While the job hit has been concentrated in the leisure and hospitality industries, it’s not sparing higher-wage earners. Employment across the top quintile of earners has fallen 9%, and the bankruptcy filing this past week by luxury department store Neiman Marcus highlights the broad implications across the economy.
Though investors have gotten used to once-unthinkable estimates for contractions in gross domestic product, Daco says the growing hit to household income from mounting and prolonged unemployment is still underappreciated. He sees income down 10% in the first half of 2020, and already there are signs that consumers began socking away savings and spending on little beyond essentials before lockdowns began in earnest.

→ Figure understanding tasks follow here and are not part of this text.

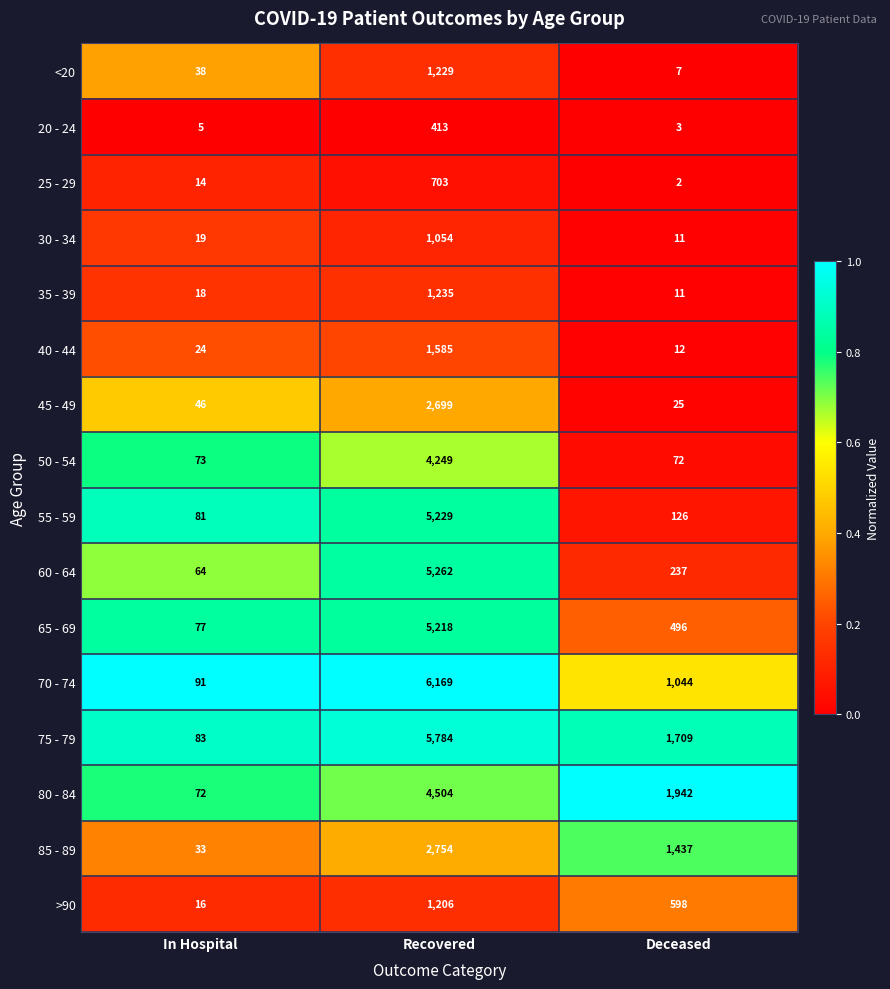

Is it true that 50 - 54 equals 73 at In Hospital?

True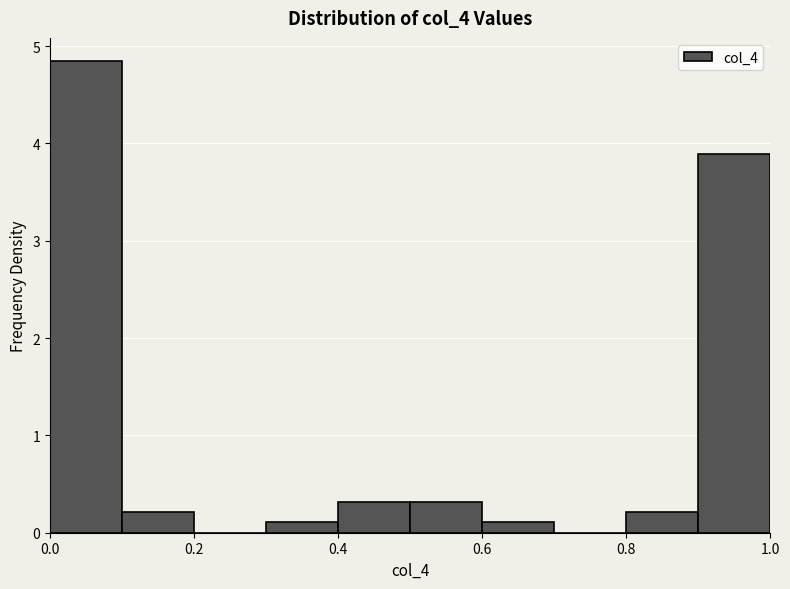

Reading left to right, list every bar in this chart as the range it spans on the x-axis followed by its height. The values are not printed on the chart, so give them approximately, as read against the axis.

0.0 to 0.1: 4.8
0.1 to 0.2: 0.2
0.2 to 0.3: 0
0.3 to 0.4: 0.1
0.4 to 0.5: 0.3
0.5 to 0.6: 0.3
0.6 to 0.7: 0.1
0.7 to 0.8: 0
0.8 to 0.9: 0.2
0.9 to 1.0: 3.9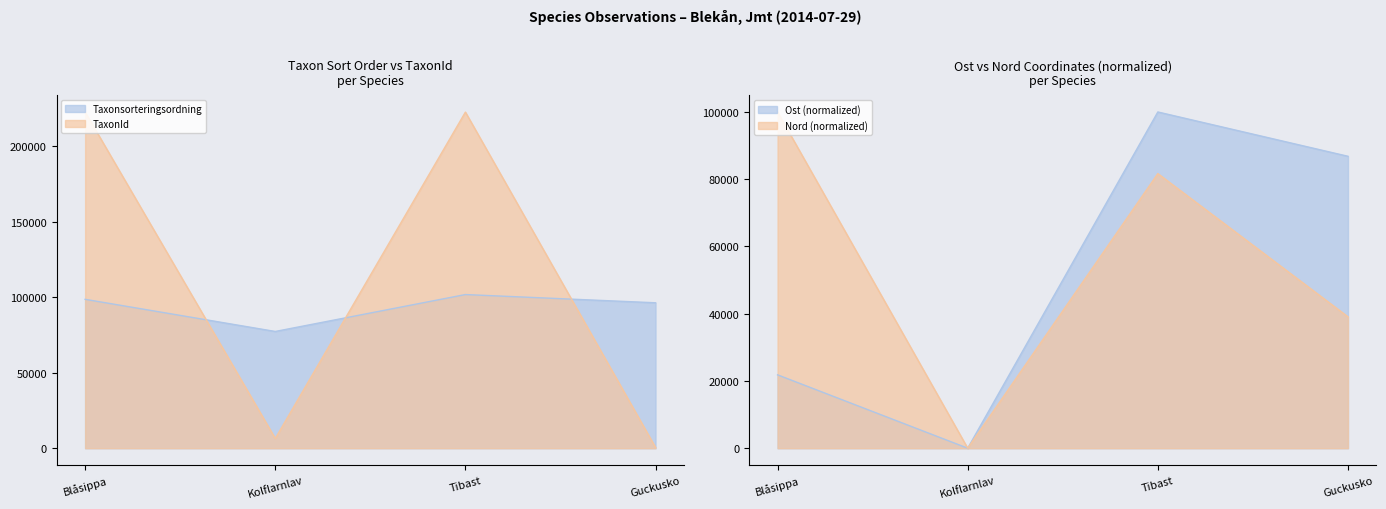

Between Kolflarnlav and Tibast, which series saw the biggest shift?

TaxonId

As job losses peak and parts of the country reopen, investors should watch the share of layoffs that are classified as temporary and the labor-force participation rate for clues to how a labor-market recovery is taking hold. Consumers’ willingness to resume normalcy and businesses’ ability to rehire are tethered, with sentiment and spending key to how businesses will fare and businesses’ success—especially that of small ones—key to workers’ prospects. So-called business births and deaths tracked by the Labor Department will also help show just how many employers have made it through.
If more layoffs flip from temporary to permanent, more hours are slashed, and workers face challenges in finding a new job, then investors will need to rethink current stock-market prices. After all, not even the central bank can fully make up for the goods and services consumers can’t or won’t buy, and the revenue and earnings companies won’t be generating.